- Wird jedoch hiernach Überschuldung festgestellt, ist für den Geschäftsführer oder Vorstand der betroffenen Gesellschaft
erhöhte Vorsicht geboten. Denn grundsätzlich wird mit der Feststellung der Überschuldung gleichzeitig die Pflicht festgestellt,
unverzüglich Insolvenzantrag zu stellen. Von dieser Pflicht ist nach der Neufassung des insolvenzrechtlichen Überschuldungsbegriffs
der Geschäftsführer oder Vorstand befreit ("... es sei denn"), wenn die Fortführung des Unternehmens nach den Umständen
überwiegend wahrscheinlich ist. Hier trägt der Geschäftsführer oder Vorstand das gesamte strafrechtliche und zivilrechtliche
Risiko einer Fehlbeurteilung. Erstellt er nämlich die Prognose falsch oder mangelhaft, dann ist er von der Pflicht zur
Stellung eines Insolvenzantrags wegen Überschuldung nicht befreit. Im Falle eines späteren Insolvenzantrags wird dann der
Insolvenzverwalter schnell versucht sein, zu behaupten, dass die Fortsetzungsprognose falsch war und bei richtiger Beurteilung
bereits zum früheren Zeitpunkt Insolvenzantrag hätte gestellt werden müssen und sich deshalb der Geschäftsführer oder Vorstand
bereits über einen längeren Zeitraum in der Insolvenzverschleppung befindet. Kann der betroffene Geschäftsführer oder Vorstand
diese Behauptung des Insolvenzverwalters nicht widerlegen, ist seine strafrechtliche und haftungsrechtliche Situation sehr fatal.
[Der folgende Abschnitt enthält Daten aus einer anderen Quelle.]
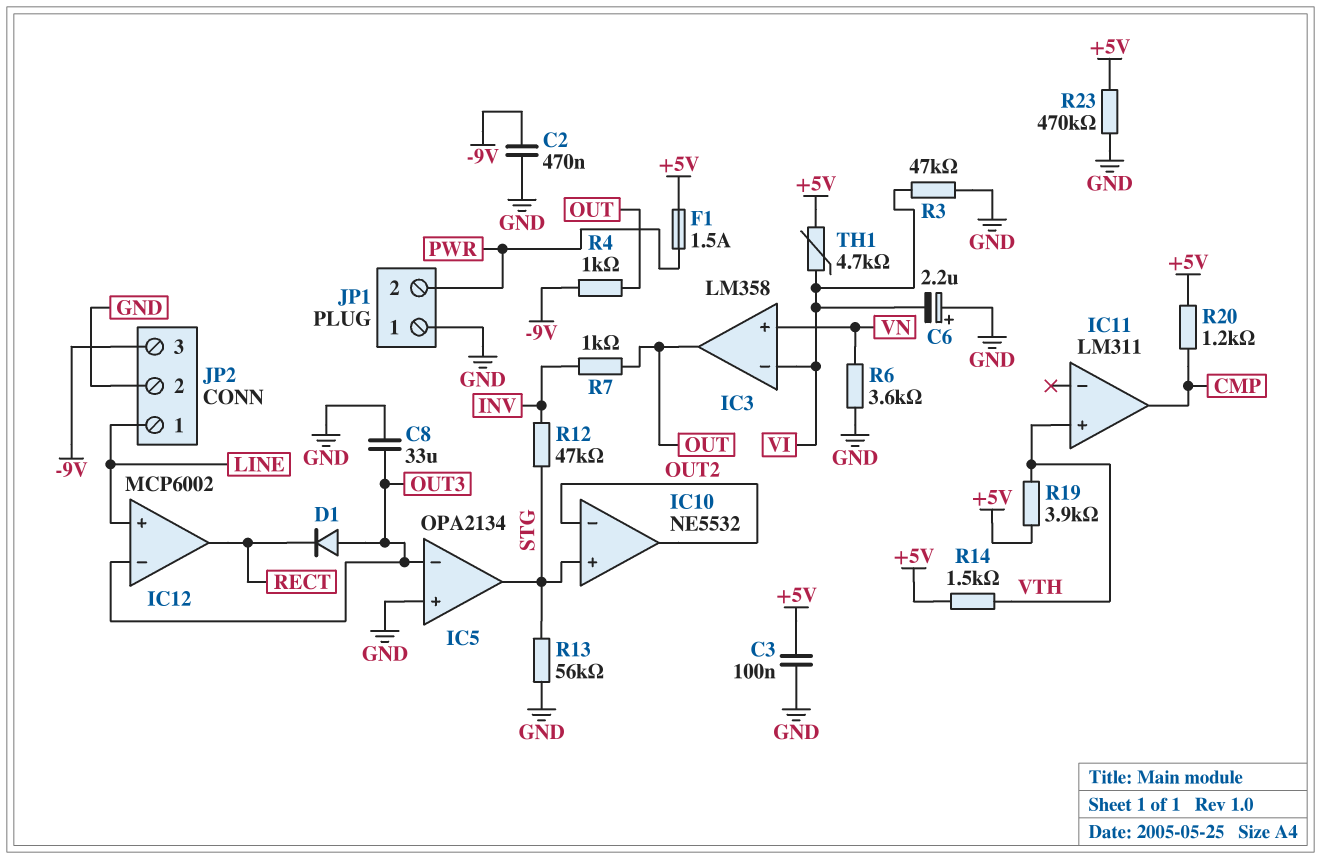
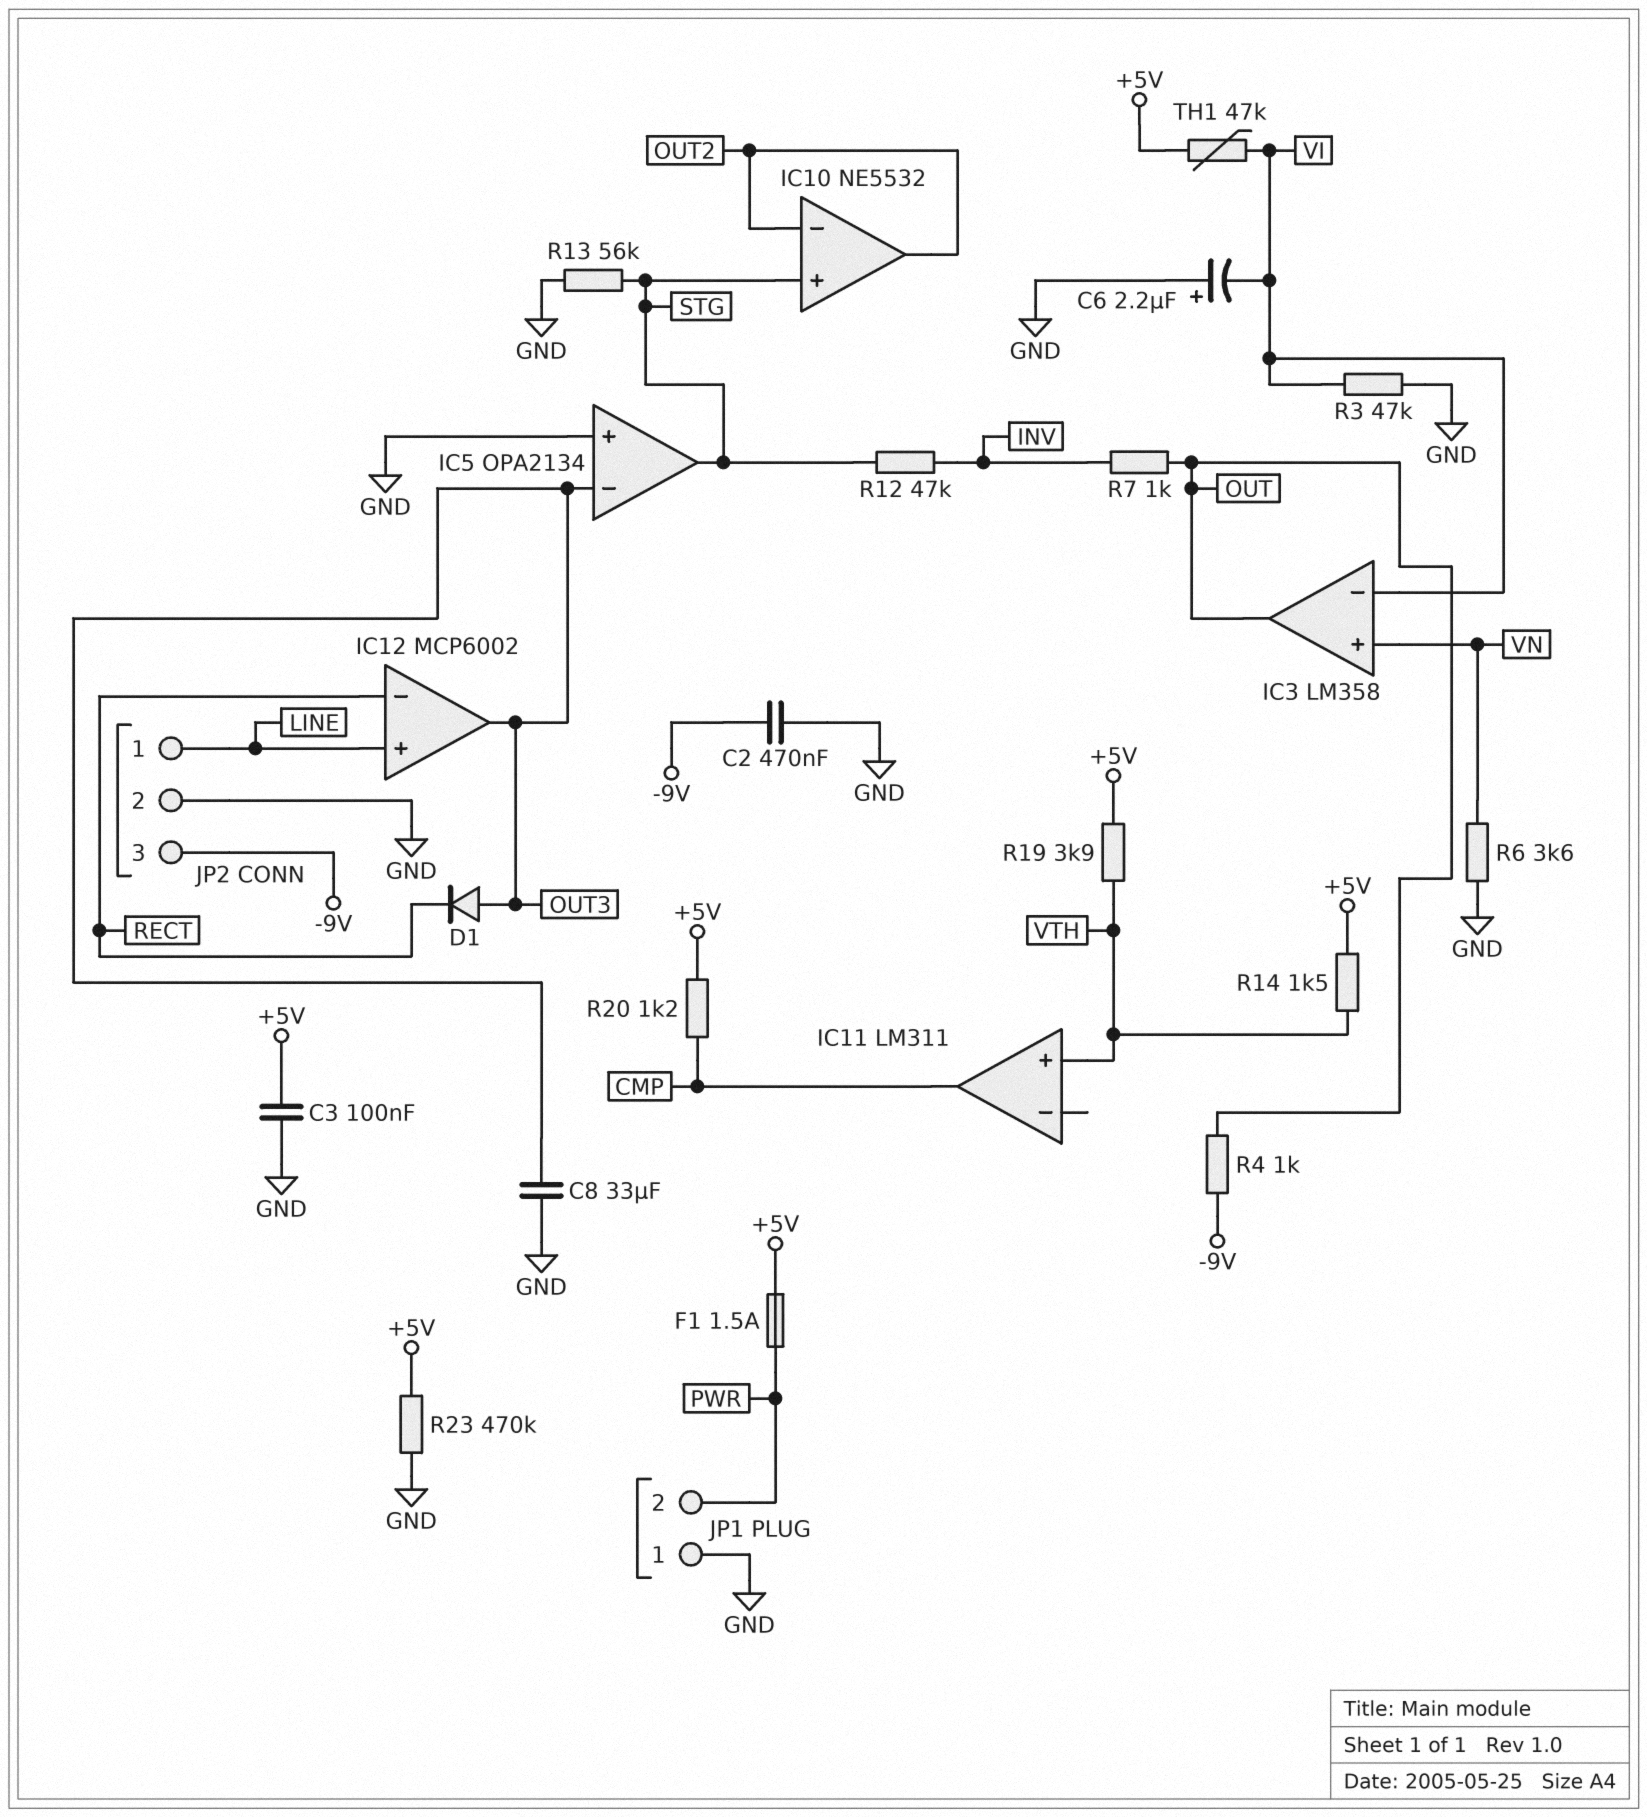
IC12 pin in-: OUT3 -> RECT
IC12 pin out: RECT -> OUT3
TH1: 4.7k (+5V, VI) -> 47k (+5V, VI)

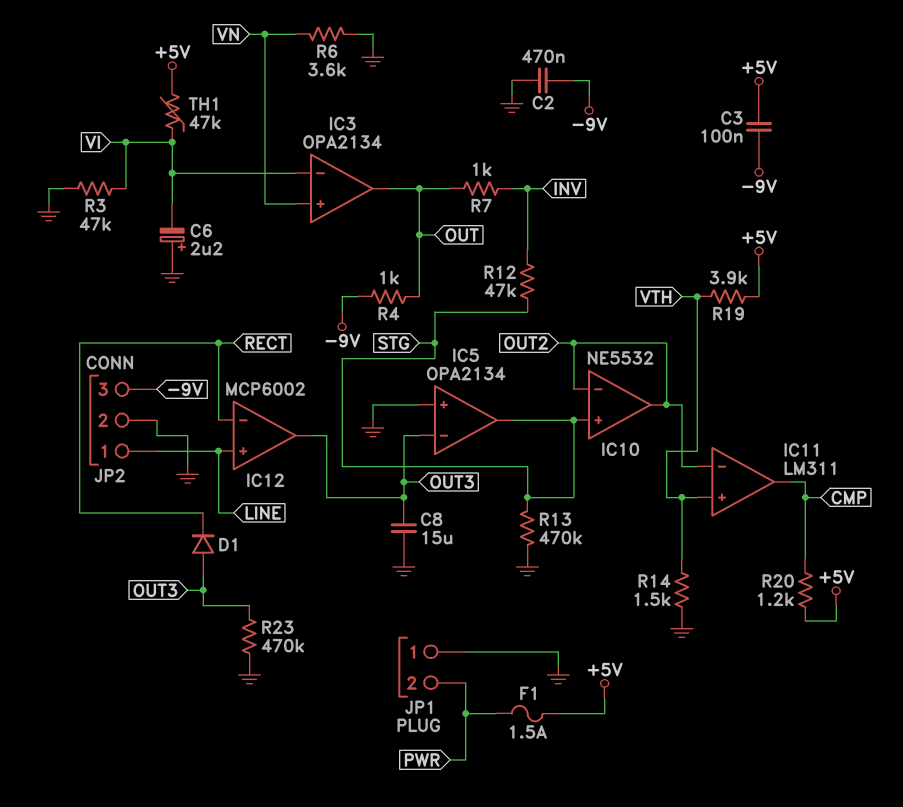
C3: 100nF (+5V, GND) -> 100nF (+5V, -9V)
C8: 33uF (GND, OUT3) -> 15uF (GND, OUT3)
IC3: LM358 -> OPA2134
IC11 pin in-: none -> OUT2
R13: 56k (GND, STG) -> 470k (GND, STG)
R14: 1.5k (+5V, VTH) -> 1.5k (GND, VTH)
R23: 470k (+5V, GND) -> 470k (GND, OUT3)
Deshalb sollte der Geschäftsführer oder Vorstand zunächst versuchen, die Überschuldung zu beseitigen, weil er dann nicht das
Risiko einer Fehlbeurteilung bei der Fortsetzungsprognose trägt. Ist ihm die Beseitigung der Überschuldung nicht innerhalb
der insolvenzrechtlichen Antragspflicht möglich, sollte er bereits im eigenen Interesse einen sehr hohen Sorgfaltsmaßstab bei
der Erstellung der Fortsetzungsprognose anstellen. Der Prognosezeitraum sollte mindestens die nächsten zwölf Monate umfassen.
Voraussetzung ist, dass für diesen Zeitraum ausgegangen werden kann, dass eine ausreichende Liquidität vorhanden ist.
Besser ist es, einen Prognosezeitraum von mindestens zwei Jahren zu wählen. Zu entwickeln sind Plan-Gewinn- und Verlustrechnungen
und Finanzpläne. Diese Pläne müssen einer ständigen Kontrolle unterzogen werden, so dass Abweichungen von den Plänen in die
Berechnung zeitnah integriert werden können. Entfällt durch die Abweichungen die positive Fortsetzungsprognose, so ist dann
unverzüglich Insolvenzantrag zu stellen.
- Liegen Anhaltspunkte für eine Überschuldung vor, hat der Geschäftsführer oder Vorstand eine substantiierte Dokumentation
der Fortführungsprognose vorzunehmen. Da diese die Beweislast für eine positive Fortführungsprognose haben empfiehlt es sich,
die Plausibilität durch Sachverständigengutachten zu unterlegen. Überwiegend wird angenommen, dass eine Insolvenzantragspflicht
nicht besteht, solange eine ernsthafte Prüfung läuft, ob eine positive Fortführungsprognose vorliegt.